● Énoncé de l'exercice: Restituez à l'identique toutes les lignes de texte des items ci-dessous, en omettant les images.
☆ ☆ ☆ ☆ ☆
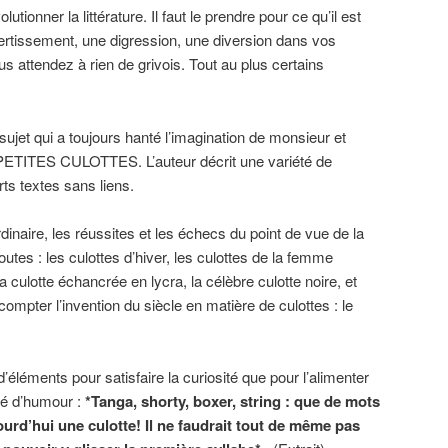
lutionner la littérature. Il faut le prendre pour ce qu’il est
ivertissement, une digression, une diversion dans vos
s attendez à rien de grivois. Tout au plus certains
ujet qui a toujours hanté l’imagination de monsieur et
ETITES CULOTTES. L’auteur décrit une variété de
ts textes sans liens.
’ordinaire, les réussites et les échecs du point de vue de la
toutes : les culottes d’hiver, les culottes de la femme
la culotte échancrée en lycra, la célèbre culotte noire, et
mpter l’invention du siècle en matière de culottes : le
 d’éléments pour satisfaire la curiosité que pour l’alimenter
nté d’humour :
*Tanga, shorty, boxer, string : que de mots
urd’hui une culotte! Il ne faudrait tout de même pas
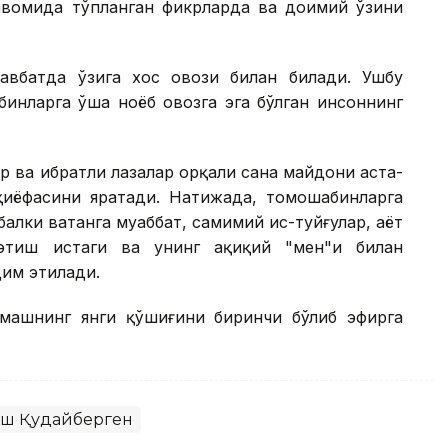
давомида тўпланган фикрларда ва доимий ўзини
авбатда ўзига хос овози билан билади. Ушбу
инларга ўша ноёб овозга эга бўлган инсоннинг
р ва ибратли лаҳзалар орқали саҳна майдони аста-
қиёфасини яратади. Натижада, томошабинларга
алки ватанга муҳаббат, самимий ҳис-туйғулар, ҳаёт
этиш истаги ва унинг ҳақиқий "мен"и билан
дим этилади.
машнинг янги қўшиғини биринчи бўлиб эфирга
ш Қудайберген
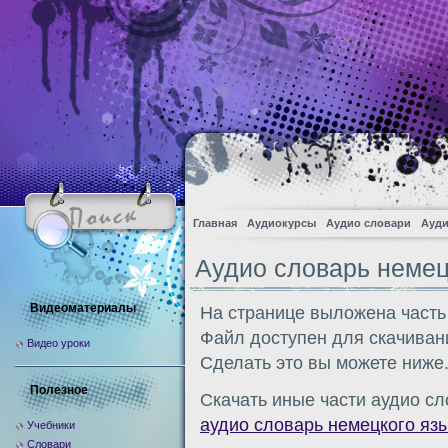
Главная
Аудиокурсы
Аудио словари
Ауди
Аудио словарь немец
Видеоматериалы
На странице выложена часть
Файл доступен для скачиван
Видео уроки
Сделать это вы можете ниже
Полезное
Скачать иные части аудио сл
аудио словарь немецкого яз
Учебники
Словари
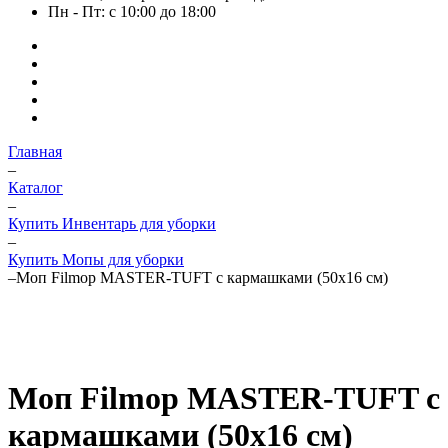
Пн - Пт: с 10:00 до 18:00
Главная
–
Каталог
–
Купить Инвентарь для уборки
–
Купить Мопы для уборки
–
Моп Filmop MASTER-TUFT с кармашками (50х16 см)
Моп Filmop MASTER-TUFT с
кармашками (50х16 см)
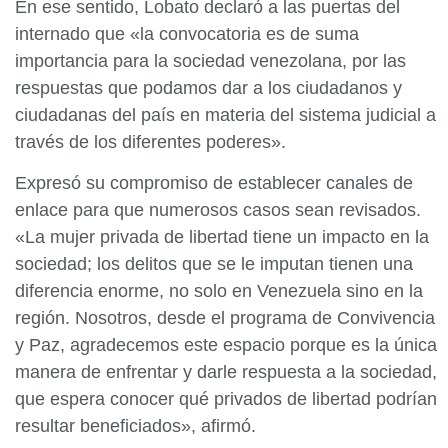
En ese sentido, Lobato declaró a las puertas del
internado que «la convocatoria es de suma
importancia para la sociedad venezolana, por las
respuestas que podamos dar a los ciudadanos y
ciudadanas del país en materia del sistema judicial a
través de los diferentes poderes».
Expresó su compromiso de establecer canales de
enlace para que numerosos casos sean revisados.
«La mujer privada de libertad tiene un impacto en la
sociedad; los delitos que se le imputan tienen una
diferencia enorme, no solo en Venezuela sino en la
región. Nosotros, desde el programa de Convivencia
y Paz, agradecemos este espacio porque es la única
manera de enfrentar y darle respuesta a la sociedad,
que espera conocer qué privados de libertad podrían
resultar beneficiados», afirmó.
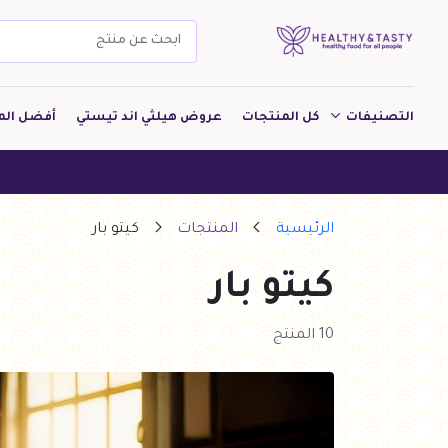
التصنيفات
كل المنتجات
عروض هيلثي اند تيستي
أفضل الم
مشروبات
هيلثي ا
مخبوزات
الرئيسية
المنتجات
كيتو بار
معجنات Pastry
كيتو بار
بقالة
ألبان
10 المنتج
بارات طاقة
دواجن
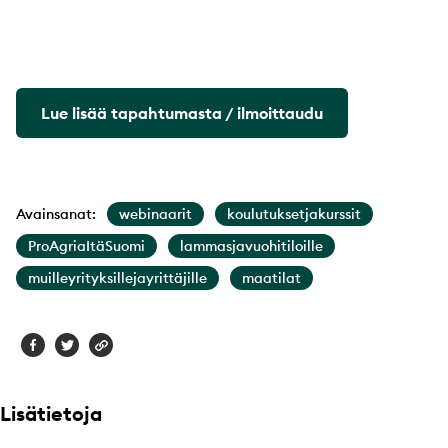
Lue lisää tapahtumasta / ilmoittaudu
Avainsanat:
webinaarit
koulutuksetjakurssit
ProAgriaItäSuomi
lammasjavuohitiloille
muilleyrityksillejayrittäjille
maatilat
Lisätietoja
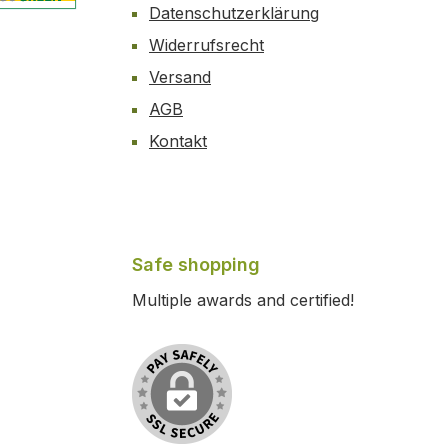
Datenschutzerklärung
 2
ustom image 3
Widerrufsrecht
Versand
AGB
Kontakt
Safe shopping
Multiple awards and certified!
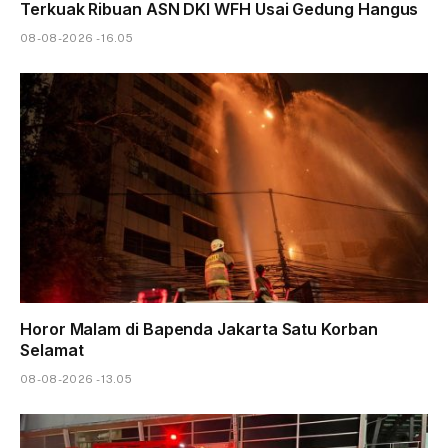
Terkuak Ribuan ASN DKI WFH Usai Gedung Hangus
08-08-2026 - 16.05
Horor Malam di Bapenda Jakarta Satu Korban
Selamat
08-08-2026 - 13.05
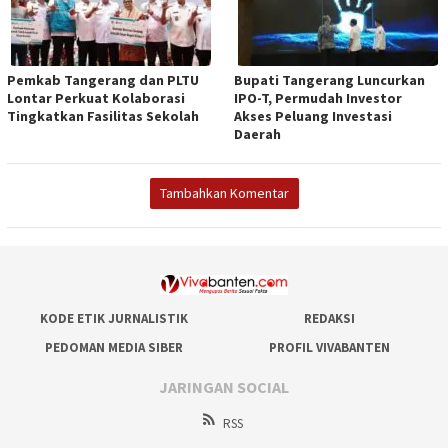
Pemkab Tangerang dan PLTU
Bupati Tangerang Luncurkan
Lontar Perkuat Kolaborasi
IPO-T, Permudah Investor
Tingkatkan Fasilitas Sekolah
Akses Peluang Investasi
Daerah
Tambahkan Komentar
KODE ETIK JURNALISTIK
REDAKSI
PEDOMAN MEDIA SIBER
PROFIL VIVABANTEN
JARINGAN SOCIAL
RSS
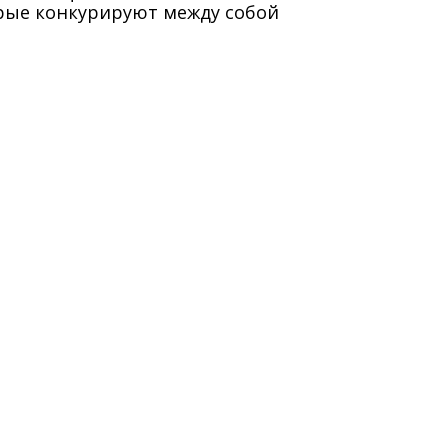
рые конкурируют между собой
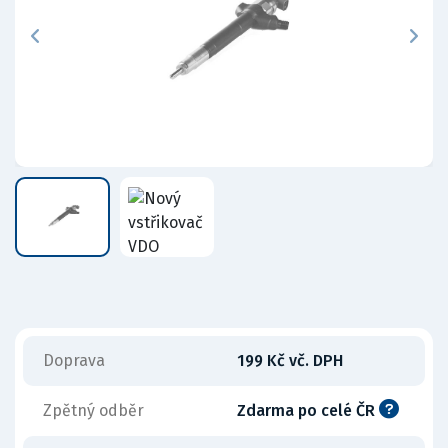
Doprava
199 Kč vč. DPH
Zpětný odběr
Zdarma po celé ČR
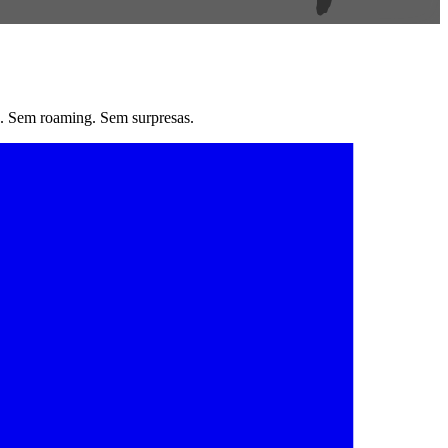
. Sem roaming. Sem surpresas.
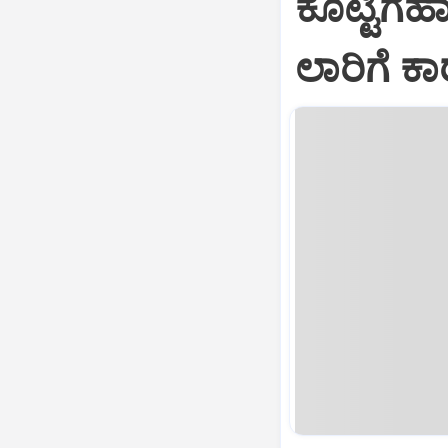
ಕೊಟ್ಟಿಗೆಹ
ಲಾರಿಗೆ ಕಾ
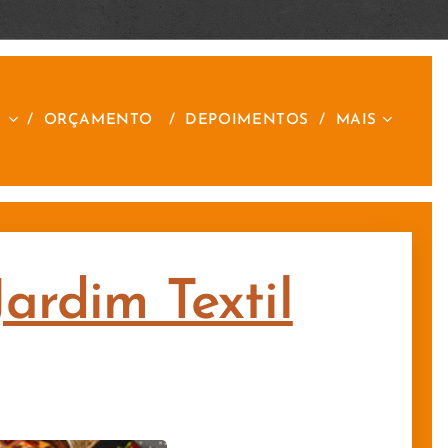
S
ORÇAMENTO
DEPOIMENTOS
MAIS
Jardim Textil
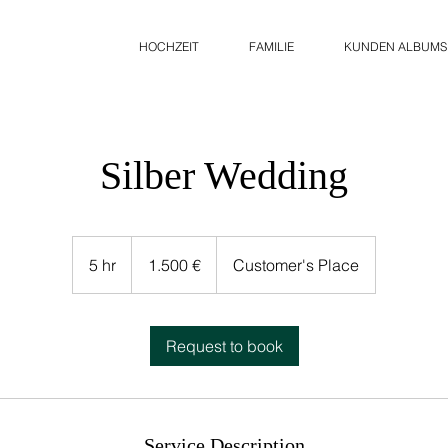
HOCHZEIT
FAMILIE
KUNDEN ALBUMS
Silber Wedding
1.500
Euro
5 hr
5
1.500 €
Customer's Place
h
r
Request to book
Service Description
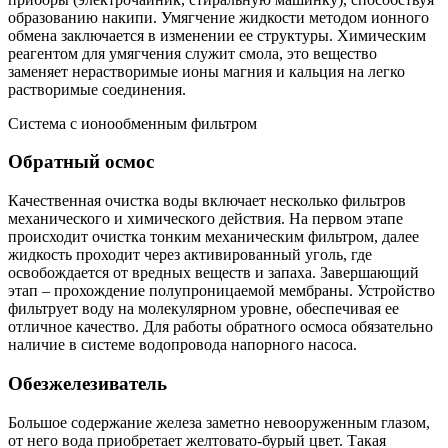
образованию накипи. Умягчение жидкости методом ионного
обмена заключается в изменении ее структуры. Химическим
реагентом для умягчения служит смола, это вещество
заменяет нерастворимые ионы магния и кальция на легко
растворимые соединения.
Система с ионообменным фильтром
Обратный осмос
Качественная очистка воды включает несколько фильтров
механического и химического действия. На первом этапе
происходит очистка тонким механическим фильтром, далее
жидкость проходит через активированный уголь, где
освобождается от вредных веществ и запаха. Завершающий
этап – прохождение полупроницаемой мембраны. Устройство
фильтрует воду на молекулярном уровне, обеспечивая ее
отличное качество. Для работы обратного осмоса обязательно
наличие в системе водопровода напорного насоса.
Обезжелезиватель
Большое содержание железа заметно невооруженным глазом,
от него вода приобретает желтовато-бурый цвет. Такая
☆ ☆ ☆ ☆ ☆
● Solution du problème:
lutionner la littérature. Il faut le prendre pour ce qu’il est
ivertissement, une digression, une diversion dans vos
s attendez à rien de grivois. Tout au plus certains
ujet qui a toujours hanté l’imagination de monsieur et
ETITES CULOTTES. L’auteur décrit une variété de
ts textes sans liens.
’ordinaire, les réussites et les échecs du point de vue de la
toutes : les culottes d’hiver, les culottes de la femme
la culotte échancrée en lycra, la célèbre culotte noire, et
mpter l’invention du siècle en matière de culottes : le
 d’éléments pour satisfaire la curiosité que pour l’alimenter
nté d’humour :
*Tanga, shorty, boxer, string : que de mots
urd’hui une culotte! Il ne faudrait tout de même pas
давомида тўпланган фикрларда ва доимий ўзини
авбатда ўзига хос овози билан билади. Ушбу
инларга ўша ноёб овозга эга бўлган инсоннинг
р ва ибратли лаҳзалар орқали саҳна майдони аста-
қиёфасини яратади. Натижада, томошабинларга
алки ватанга муҳаббат, самимий ҳис-туйғулар, ҳаёт
этиш истаги ва унинг ҳақиқий "мен"и билан
дим этилади.
машнинг янги қўшиғини биринчи бўлиб эфирга
ш Қудайберген
Главная
Аудиокурсы
Аудио словари
Ауди
Аудио словарь немец
Видеоматериалы
На странице выложена часть
Файл доступен для скачиван
Видео уроки
Сделать это вы можете ниже
Полезное
Скачать иные части аудио сл
аудио словарь немецкого яз
Учебники
Словари
Пн - Пт: с 10:00 до 18:00
Главная
–
Каталог
–
Купить Инвентарь для уборки
–
Купить Мопы для уборки
–
Моп Filmop MASTER-TUFT с кармашками (50х16 см)
Моп Filmop MASTER-TUFT с
кармашками (50х16 см)
En ese sentido, Lobato declaró a las puertas del
internado que «la convocatoria es de suma
importancia para la sociedad venezolana, por las
respuestas que podamos dar a los ciudadanos y
ciudadanas del país en materia del sistema judicial a
través de los diferentes poderes».
Expresó su compromiso de establecer canales de
enlace para que numerosos casos sean revisados.
«La mujer privada de libertad tiene un impacto en la
sociedad; los delitos que se le imputan tienen una
diferencia enorme, no solo en Venezuela sino en la
región. Nosotros, desde el programa de Convivencia
y Paz, agradecemos este espacio porque es la única
manera de enfrentar y darle respuesta a la sociedad,
que espera conocer qué privados de libertad podrían
resultar beneficiados», afirmó.
التصنيفات
كل المنتجات
عروض هيلثي اند تيستي
أفضل الم
مشروبات
هيلثي ا
مخبوزات
الرئيسية
المنتجات
كيتو بار
معجنات Pastry
كيتو بار
بقالة
ألبان
10 المنتج
بارات طاقة
دواجن
Lue lisää tapahtumasta / ilmoittaudu
Avainsanat:
webinaarit
koulutuksetjakurssit
ProAgriaItäSuomi
lammasjavuohitiloille
muilleyrityksillejayrittäjille
maatilat
Lisätietoja
Datenschutzerklärung
 2
ustom image 3
Widerrufsrecht
Versand
AGB
Kontakt
Safe shopping
Multiple awards and certified!
Terkuak Ribuan ASN DKI WFH Usai Gedung Hangus
08-08-2026 - 16.05
Horor Malam di Bapenda Jakarta Satu Korban
Selamat
08-08-2026 - 13.05
Pemkab Tangerang dan PLTU
Bupati Tangerang Luncurkan
Lontar Perkuat Kolaborasi
IPO-T, Permudah Investor
Tingkatkan Fasilitas Sekolah
Akses Peluang Investasi
Daerah
Tambahkan Komentar
KODE ETIK JURNALISTIK
REDAKSI
PEDOMAN MEDIA SIBER
PROFIL VIVABANTEN
JARINGAN SOCIAL
RSS
рые конкурируют между собой
Doprava
199 Kč vč. DPH
Zpětný odběr
Zdarma po celé ČR
. Sem roaming. Sem surpresas.
ಕೊಟ್ಟಿಗೆಹ
ಲಾರಿಗೆ ಕಾ
S
ORÇAMENTO
DEPOIMENTOS
MAIS
Jardim Textil
HOCHZEIT
FAMILIE
KUNDEN ALBUMS
Silber Wedding
1.500
Euro
5 hr
5
1.500 €
Customer's Place
h
r
Request to book
Service Description
образованию накипи. Умягчение жидкости методом ионного
обмена заключается в изменении ее структуры. Химическим
реагентом для умягчения служит смола, это вещество
заменяет нерастворимые ионы магния и кальция на легко
растворимые соединения.
Система с ионообменным фильтром
Обратный осмос
Качественная очистка воды включает несколько фильтров
механического и химического действия. На первом этапе
происходит очистка тонким механическим фильтром, далее
жидкость проходит через активированный уголь, где
освобождается от вредных веществ и запаха. Завершающий
этап – прохождение полупроницаемой мембраны. Устройство
фильтрует воду на молекулярном уровне, обеспечивая ее
отличное качество. Для работы обратного осмоса обязательно
наличие в системе водопровода напорного насоса.
Обезжелезиватель
Большое содержание железа заметно невооруженным глазом,
от него вода приобретает желтовато-бурый цвет. Такая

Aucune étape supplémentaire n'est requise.